Provided records:
══════════════════════════════

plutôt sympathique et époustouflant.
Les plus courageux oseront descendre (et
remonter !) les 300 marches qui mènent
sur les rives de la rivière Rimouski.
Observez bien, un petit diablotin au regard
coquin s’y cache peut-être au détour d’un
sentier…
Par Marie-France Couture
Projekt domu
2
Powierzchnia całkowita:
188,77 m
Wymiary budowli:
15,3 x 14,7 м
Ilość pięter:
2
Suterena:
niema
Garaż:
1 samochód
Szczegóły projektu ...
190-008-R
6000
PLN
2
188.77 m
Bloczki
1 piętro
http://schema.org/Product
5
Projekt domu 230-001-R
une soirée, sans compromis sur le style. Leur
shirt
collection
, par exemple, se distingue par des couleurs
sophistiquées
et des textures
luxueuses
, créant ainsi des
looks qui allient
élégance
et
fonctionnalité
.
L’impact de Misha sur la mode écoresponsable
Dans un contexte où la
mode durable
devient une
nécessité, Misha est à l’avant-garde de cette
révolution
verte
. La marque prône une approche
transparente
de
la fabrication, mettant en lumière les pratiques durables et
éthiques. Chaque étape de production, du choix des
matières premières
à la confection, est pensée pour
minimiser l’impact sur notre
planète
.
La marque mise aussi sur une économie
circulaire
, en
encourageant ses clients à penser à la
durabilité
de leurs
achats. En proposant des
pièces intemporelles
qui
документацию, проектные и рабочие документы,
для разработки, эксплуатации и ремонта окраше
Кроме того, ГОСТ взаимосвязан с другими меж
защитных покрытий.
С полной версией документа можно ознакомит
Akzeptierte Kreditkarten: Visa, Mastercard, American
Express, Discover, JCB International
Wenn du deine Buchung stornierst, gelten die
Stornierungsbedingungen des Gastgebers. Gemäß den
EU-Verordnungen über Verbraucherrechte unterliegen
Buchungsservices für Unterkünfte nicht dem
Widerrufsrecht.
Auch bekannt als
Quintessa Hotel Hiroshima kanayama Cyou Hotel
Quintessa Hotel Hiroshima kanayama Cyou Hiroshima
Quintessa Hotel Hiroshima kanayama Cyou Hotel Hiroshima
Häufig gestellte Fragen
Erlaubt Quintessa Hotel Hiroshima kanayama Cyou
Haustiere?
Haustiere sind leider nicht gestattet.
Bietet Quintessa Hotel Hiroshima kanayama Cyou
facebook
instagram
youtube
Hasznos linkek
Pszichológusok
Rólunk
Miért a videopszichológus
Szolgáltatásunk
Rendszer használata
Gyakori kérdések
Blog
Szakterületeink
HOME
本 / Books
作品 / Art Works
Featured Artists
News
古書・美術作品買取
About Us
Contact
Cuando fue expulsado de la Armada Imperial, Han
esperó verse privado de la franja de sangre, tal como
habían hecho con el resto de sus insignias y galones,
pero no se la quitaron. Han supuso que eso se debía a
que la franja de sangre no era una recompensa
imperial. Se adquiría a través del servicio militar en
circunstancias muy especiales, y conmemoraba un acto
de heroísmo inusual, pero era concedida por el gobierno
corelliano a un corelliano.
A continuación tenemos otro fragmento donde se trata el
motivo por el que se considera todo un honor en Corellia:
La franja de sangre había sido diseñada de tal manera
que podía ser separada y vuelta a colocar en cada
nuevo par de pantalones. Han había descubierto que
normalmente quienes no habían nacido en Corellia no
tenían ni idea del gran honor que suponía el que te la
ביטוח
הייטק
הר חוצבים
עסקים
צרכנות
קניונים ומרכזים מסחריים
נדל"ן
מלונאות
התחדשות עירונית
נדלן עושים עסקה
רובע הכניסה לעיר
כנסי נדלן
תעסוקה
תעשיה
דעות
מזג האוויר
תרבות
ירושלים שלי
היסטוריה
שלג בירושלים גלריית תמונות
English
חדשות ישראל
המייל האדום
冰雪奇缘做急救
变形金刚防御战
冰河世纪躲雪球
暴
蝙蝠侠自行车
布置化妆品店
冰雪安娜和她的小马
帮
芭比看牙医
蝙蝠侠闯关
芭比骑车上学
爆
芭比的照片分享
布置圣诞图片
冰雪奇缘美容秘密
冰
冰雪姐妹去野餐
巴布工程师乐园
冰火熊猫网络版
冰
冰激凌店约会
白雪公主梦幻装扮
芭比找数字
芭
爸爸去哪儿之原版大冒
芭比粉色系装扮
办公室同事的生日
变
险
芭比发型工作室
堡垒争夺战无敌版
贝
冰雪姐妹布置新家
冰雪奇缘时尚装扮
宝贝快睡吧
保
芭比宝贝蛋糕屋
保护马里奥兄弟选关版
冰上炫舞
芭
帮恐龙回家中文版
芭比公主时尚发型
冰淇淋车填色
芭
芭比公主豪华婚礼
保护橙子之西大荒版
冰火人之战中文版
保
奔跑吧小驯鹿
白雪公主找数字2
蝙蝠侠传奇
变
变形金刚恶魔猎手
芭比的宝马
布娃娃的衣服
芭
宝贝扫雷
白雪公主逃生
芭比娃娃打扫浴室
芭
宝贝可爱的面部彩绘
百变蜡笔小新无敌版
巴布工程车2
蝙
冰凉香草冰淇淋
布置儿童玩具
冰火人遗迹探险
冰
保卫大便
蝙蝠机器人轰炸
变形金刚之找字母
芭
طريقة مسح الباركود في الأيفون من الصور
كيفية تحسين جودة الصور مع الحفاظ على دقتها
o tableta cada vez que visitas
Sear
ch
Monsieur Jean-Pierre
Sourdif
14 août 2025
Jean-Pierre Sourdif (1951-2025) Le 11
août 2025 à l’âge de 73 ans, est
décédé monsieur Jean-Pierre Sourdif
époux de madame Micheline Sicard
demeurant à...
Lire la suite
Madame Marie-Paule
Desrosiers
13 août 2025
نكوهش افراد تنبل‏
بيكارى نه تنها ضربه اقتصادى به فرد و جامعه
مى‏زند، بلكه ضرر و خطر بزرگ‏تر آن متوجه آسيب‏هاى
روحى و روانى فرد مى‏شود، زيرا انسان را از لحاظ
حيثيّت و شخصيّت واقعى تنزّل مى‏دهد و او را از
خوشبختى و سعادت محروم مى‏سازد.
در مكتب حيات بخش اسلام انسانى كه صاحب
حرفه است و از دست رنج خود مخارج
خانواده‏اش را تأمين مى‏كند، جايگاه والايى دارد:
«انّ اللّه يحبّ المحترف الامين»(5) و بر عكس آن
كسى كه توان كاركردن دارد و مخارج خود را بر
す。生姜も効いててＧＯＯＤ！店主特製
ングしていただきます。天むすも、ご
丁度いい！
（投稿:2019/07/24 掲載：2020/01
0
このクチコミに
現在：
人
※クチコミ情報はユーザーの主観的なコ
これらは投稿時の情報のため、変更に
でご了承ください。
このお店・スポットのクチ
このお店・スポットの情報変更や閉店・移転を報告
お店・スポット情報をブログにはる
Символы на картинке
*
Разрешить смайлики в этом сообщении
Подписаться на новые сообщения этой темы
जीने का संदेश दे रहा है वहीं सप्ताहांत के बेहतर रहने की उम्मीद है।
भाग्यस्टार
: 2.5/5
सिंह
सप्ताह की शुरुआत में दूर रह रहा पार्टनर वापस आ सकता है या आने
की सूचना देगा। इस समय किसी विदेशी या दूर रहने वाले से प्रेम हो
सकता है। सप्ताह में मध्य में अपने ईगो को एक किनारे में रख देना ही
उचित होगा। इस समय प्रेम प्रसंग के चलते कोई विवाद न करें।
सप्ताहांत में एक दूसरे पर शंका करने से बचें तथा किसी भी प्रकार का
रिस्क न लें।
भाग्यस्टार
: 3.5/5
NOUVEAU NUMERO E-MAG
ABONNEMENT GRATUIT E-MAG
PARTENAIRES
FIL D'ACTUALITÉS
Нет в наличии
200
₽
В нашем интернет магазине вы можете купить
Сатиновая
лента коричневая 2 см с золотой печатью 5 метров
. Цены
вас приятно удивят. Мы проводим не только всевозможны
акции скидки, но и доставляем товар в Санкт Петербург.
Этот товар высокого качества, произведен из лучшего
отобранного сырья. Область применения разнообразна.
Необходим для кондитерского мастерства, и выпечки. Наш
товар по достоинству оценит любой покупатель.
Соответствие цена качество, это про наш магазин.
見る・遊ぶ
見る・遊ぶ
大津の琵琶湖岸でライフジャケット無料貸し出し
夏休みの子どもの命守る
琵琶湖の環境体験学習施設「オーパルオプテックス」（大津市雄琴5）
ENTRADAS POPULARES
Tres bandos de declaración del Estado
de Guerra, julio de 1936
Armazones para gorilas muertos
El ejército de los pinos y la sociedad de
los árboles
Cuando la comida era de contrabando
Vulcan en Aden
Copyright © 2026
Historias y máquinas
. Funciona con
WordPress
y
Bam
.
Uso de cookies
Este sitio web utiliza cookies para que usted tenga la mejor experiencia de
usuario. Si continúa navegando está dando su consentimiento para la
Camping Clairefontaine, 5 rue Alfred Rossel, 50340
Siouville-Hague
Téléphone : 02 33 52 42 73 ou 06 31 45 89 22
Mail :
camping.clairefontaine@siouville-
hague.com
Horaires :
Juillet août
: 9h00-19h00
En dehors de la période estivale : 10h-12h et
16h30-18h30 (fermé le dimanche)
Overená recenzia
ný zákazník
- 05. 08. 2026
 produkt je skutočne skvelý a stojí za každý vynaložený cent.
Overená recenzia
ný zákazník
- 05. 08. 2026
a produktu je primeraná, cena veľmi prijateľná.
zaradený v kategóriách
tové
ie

══════════════════════════════

Task details: Retype the entries line for line, starting at the very first line and stopping after the line that contains "Dans un contexte où la".

Result of this exercise:
plutôt sympathique et époustouflant.
Les plus courageux oseront descendre (et
remonter !) les 300 marches qui mènent
sur les rives de la rivière Rimouski.
Observez bien, un petit diablotin au regard
coquin s’y cache peut-être au détour d’un
sentier…
Par Marie-France Couture
Projekt domu
2
Powierzchnia całkowita:
188,77 m
Wymiary budowli:
15,3 x 14,7 м
Ilość pięter:
2
Suterena:
niema
Garaż:
1 samochód
Szczegóły projektu ...
190-008-R
6000
PLN
2
188.77 m
Bloczki
1 piętro
http://schema.org/Product
5
Projekt domu 230-001-R
une soirée, sans compromis sur le style. Leur
shirt
collection
, par exemple, se distingue par des couleurs
sophistiquées
et des textures
luxueuses
, créant ainsi des
looks qui allient
élégance
et
fonctionnalité
.
L’impact de Misha sur la mode écoresponsable
Dans un contexte où la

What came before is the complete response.